Data in this exercise:
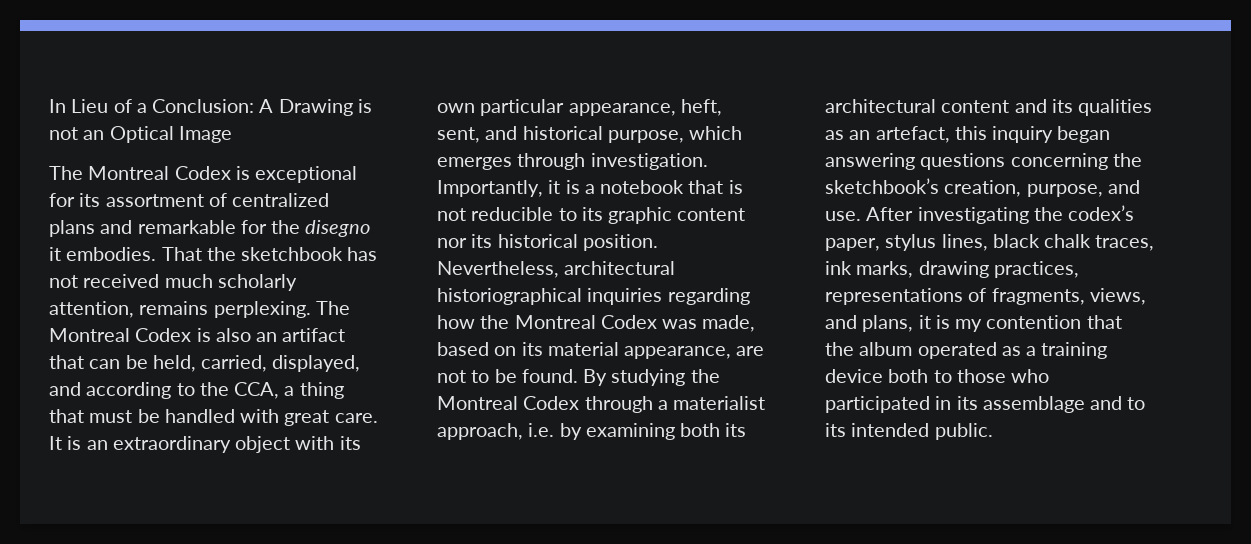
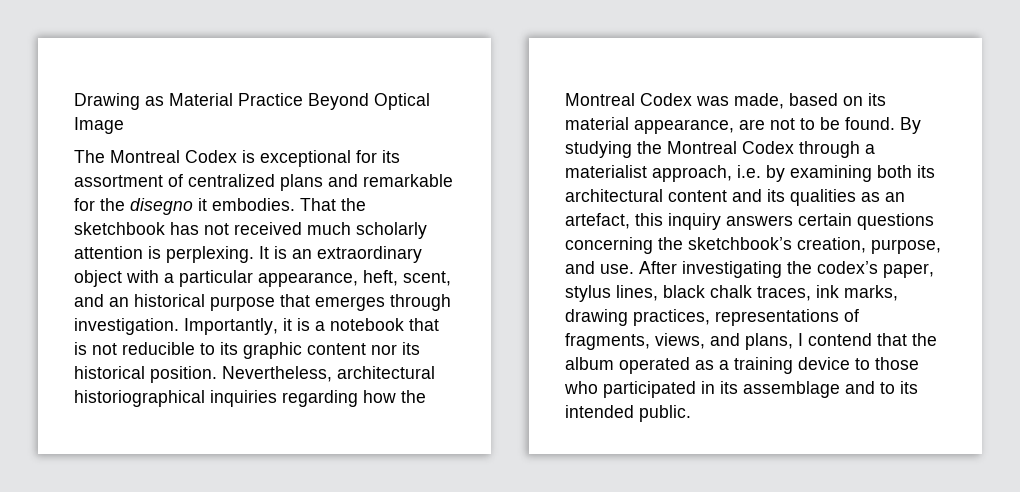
[49,99,372,116] [49,127,105,140] In Lieu of a Conclusion: A Drawing is not an -> [74,93,369,110] Drawing as Material Practice Beyond
[49,301,350,318] [49,328,346,342] [49,355,361,372] [49,382,344,399] [49,409,378,426] attention, remains perplexing. The Montreal Codex is also an artifact that can be held, carried, displayed, and according to the CCA, a thing that must be handled with great care. -> [74,246,254,263] attention is perplexing.
[339,436,361,450] [437,103,475,113] its own -> [164,273,174,283] a
[437,126,743,143] sent, and historical purpose, which -> [403,271,451,286] [74,294,310,311] scent, and an historical purpose that
[1057,126,1111,143] [825,153,915,170] began answering -> [726,213,852,226] answers certain
[918,315,1082,332] it is my contention -> [798,333,872,346] I contend
[888,369,929,383] both -> (850, 363) none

Job: What lines of the data contain the string "that"? List them.

Worked solution:
[49,301,350,318] [49,328,346,342] [49,355,361,372] [49,382,344,399] [49,409,378,426] attention, remains perplexing. The Montreal Codex is also an artifact that can be held, carried, displayed, and according to the CCA, a thing that must be handled with great care. -> [74,246,254,263] attention is perplexing.
[437,126,743,143] sent, and historical purpose, which -> [403,271,451,286] [74,294,310,311] scent, and an historical purpose that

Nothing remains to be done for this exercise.